Of course, this is what PC has wrought, in its evil alliance with Hollywood- could the Barbarian Right that plunders Iraq be right about them, after all? The allusions to Vietnam and Iraq are stretched to absurdity, historical accuracy is meaningless- for both Edward Gibbon and the Venerable Bede, claim that Rome totally left Britain by at least 410, yet they’re still there in 452, the film’s nominal setting, and worst of all, in the film commentary the clueless Fuqua says that, for historical accuracy and ‘realism’, he wanted to get ethic Russians to play the Sarmatians- the tribe from the Caspian Sea. Now, I’ve stated that this ‘realistic’ film ignores the fact that the Sarmatians were toast centuries before the film’s setting, were never Knights, and were thorns in the side to the Byzantines, not the Romans, but ethnic Russians could not be Sarmatians (aside from the fact that a Russian Galahad seems absurd) because the ethnic Rus did not exist till half a millennium later, when the Vikings interbred with the Slavs. The Sarmatians were a Turkic-Cossack peoples- never Russians! The rest of Fuqua’s commentary is standard fellatio- filled with comments about great ideas that were intended, yet none of it made it onscreen- not a dram! He also tells us he considers the romantic triangle at the center of Arthuriana dull- and even sick! Huh?

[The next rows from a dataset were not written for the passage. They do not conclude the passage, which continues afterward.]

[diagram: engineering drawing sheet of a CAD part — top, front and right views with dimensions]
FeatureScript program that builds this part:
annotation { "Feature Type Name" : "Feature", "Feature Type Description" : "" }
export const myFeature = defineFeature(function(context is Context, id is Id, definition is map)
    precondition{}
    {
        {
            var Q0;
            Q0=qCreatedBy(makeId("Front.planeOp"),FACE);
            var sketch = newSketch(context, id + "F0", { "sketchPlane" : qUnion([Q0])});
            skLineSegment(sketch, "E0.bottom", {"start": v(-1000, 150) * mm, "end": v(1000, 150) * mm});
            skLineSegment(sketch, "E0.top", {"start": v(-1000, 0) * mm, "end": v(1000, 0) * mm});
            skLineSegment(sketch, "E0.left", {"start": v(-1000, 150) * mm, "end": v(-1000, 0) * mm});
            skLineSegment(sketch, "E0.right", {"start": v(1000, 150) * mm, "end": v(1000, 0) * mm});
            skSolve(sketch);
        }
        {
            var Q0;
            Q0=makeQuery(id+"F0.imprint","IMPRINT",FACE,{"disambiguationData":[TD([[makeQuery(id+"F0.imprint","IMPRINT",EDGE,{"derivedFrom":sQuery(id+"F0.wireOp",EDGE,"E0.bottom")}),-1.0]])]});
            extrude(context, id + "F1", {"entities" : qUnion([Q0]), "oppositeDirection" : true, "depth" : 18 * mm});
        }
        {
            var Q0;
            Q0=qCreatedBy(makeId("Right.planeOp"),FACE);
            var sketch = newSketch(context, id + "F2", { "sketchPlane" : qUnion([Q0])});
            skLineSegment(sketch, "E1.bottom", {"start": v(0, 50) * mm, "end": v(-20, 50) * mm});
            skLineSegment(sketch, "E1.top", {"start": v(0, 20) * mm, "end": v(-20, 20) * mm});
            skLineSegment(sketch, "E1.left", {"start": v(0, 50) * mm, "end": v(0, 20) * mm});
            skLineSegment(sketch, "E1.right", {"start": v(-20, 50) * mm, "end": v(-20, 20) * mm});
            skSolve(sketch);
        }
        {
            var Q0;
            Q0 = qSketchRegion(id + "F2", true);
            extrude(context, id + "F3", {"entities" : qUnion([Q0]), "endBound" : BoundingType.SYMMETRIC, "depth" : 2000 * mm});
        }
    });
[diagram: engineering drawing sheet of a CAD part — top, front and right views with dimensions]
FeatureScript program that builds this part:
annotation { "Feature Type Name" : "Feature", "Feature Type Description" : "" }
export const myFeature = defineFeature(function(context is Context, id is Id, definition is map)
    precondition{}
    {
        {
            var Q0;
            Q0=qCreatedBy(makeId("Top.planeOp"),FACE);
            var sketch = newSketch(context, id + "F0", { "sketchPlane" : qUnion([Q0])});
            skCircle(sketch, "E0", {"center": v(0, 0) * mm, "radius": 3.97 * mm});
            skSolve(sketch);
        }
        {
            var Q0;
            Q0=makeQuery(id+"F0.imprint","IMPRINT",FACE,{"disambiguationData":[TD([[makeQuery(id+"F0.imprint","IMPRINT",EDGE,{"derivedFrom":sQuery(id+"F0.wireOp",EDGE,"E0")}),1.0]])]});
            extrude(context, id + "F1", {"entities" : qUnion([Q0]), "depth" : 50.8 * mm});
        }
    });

Now, none of these failings would matter in the least were the tale a damned good one, but the only way this script could have been passable on celluloid were someone like a Roger Corman brought in to camp it up. But, humor and camp are totally absent in this hermetically dry waste of time. So, the claims of ‘realism’ and historical accuracy’ are the only thing this monstrosity had going for it- along with the anticipated delight of Keira Knightly in and out of leather, yet it fails miserably on both scores. And the editing is atrocious- with at least three major discontinuities in scenes where snow is seen on the ground, them mysteriously replaced by green grass a second later. Avoid this film, burn the DVD, and read Thomas Malory. To sum up- I still look forward to the day when I can ogle Ms. Knightley’s taut form in the way it entered this world, but the hopes that this film would be entertaining or even passable, well- to quote Mistah Kurtz- ‘He dead!’